In a very large bowl, toss the lettuce and arugula with about 1/4 cup of the vinaigrette. Add half the radishes, carrots, peas, shallots and orange segments and toss.
Transfer to a platter. Arrange the remaining ingredients to create a colorful finish. Drizzle more vinaigrette and garnish with microgreens and edible flowers.
Prosecco Ice Pops With Edible Flowers
15 oz prosecco
5 oz simple syrup
5 oz lemon juice
2 large white peaches
3 dashes peach bitters
Edible flowers for garnish
Chop the peaches, removing the pits, and add them to your blender.
Puree until smooth and strain through a fine mesh strainer.
Transfer 5 oz of peach puree to a mixing bowl. Add the lemon juice, prosecco, simple syrup, and bitters. Carefully add the prosecco, as it will foam aggressively. Stir to combine. Wash and dry the edible flowers and add them to the popsicle molds.

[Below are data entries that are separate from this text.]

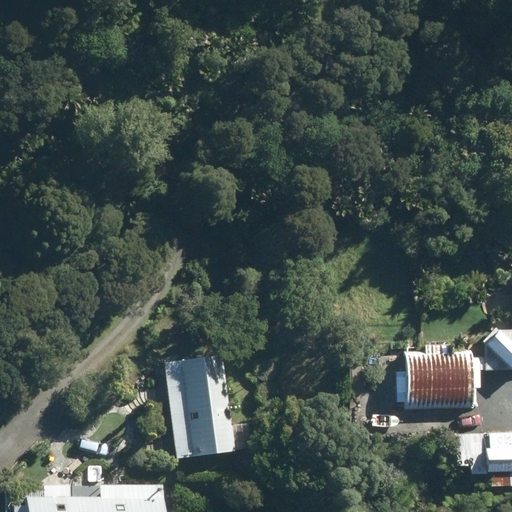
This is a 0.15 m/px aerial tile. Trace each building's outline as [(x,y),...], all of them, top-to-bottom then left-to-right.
[(511,284),(510,285),(511,290),(511,325),(498,328),(511,365),(511,284)] [(426,343),(410,343),(411,405),(488,403),(487,343),(459,344),(459,336),(426,337),(426,343)] [(239,450),(227,355),(168,362),(181,458),(239,450)] [(340,437),(341,421),(321,420),(321,436),(340,437)] [(511,422),(462,423),(463,472),(494,472),(494,478),(511,477),(511,422)] [(167,511),(165,485),(77,485),(77,497),(37,496),(36,511),(167,511)]
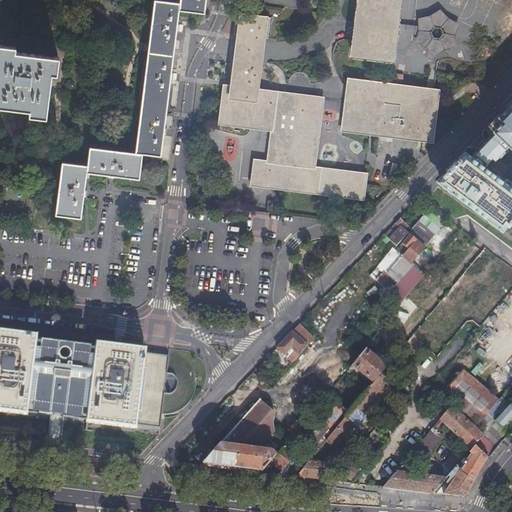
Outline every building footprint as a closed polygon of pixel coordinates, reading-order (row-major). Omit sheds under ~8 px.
[(62,163),(55,216),(80,218),(86,173),(139,178),(142,154),(161,156),(174,51),(180,10),(205,13),(206,0),(180,0),(180,3),(156,0),(137,153),(90,147),(87,166),(62,163)] [(358,0),(352,55),(392,61),(398,14),(399,0),(358,0)] [(511,0),(505,0),(480,25),(398,14),(392,61),(463,69),(464,56),(505,58),(511,50),(511,0)] [(322,99),(254,90),(257,69),(261,37),(268,38),(271,18),(237,13),(234,33),(241,34),(236,66),(233,87),(225,87),(220,121),(273,129),(268,163),(256,161),(253,183),(362,198),(364,184),(365,176),(313,169),(321,108),(322,99)] [(16,47),(0,45),(0,47),(0,106),(30,110),(30,115),(47,117),(53,74),(57,74),(59,58),(16,52),(16,47)] [(345,111),(343,130),(371,133),(431,141),(437,92),(349,80),(345,111)] [(440,183),(501,229),(511,214),(511,187),(483,166),(490,156),(494,159),(507,145),(511,149),(511,99),(487,126),(493,132),(470,156),(463,151),(440,176),(440,183)] [(390,248),(369,277),(416,309),(434,282),(411,266),(441,223),(424,211),(409,233),(398,225),(387,240),(396,246),(398,243),(406,249),(401,256),(390,248)] [(460,232),(441,256),(447,261),(453,254),(459,258),(472,242),(460,232)] [(401,255),(405,249),(397,243),(393,249),(401,255)] [(441,298),(479,329),(511,288),(511,281),(501,272),(489,287),(476,276),(488,262),(477,253),(441,298)] [(324,298),(303,321),(317,333),(338,311),(324,298)] [(273,349),(290,364),(308,345),(291,329),(273,349)] [(165,351),(1,331),(0,330),(0,407),(155,427),(165,351)] [(349,367),(372,384),(359,401),(370,410),(391,383),(386,379),(393,371),(363,348),(349,367)] [(481,416),(497,397),(462,369),(447,387),(481,416)] [(195,467),(259,473),(270,459),(270,465),(279,472),(288,461),(288,456),(279,448),(273,456),(261,446),(272,433),(273,413),(257,399),(219,444),(214,444),(195,467)] [(493,421),(502,429),(511,417),(511,408),(507,405),(493,421)] [(438,487),(454,500),(499,449),(449,406),(438,419),(472,449),(438,487)] [(275,424),(291,437),(303,422),(287,409),(275,424)] [(427,456),(444,433),(433,425),(416,448),(427,456)] [(300,479),(317,478),(317,462),(300,462),(300,479)] [(387,490),(437,495),(439,476),(389,471),(387,490)]
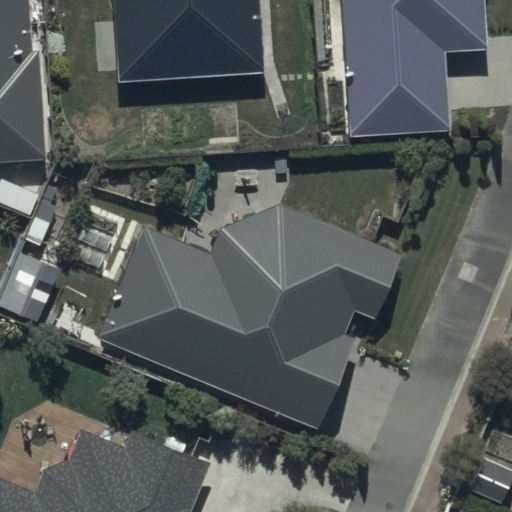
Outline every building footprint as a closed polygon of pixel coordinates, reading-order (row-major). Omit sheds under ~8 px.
[(0,0),(0,152),(40,151),(37,44),(29,44),(26,0),(0,0)] [(108,0),(112,71),(258,64),(254,0),(108,0)] [(339,0),(347,124),(447,118),(442,36),(483,34),(481,0),(339,0)] [(143,213),(93,328),(312,418),(349,326),(341,323),(350,301),(370,310),(397,243),(275,193),(216,218),(208,242),(143,213)] [(58,262),(17,245),(0,285),(0,302),(35,317),(58,262)] [(0,467),(0,511),(188,511),(192,502),(188,501),(207,453),(128,421),(123,435),(79,417),(67,447),(39,457),(32,481),(0,467)]
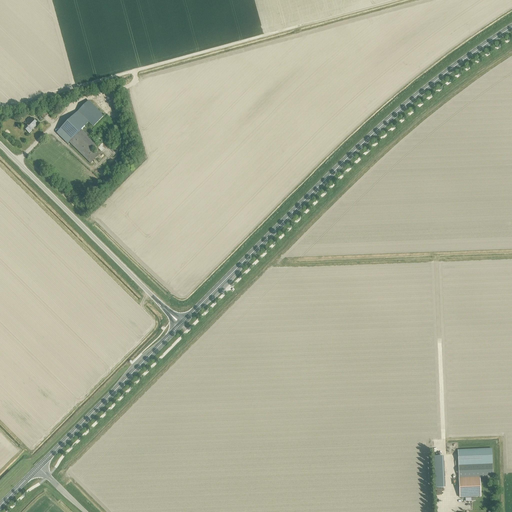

Pour the peach mixture into the popsicle molds. The flowers will float to the surface.
Place the popsicle molds into the freezer for approximately 30 minutes or until partially frozen. At this point you can gently mix the popsicle to evenly distribute the flowers. This is a good time to add the popsicle sticks too. Place back into the freezer until frozen solid.
Once frozen, release the popsicles by running them under warm water for a few seconds.
Do you think you will try any of these recipes at your next garden party or summer gathering?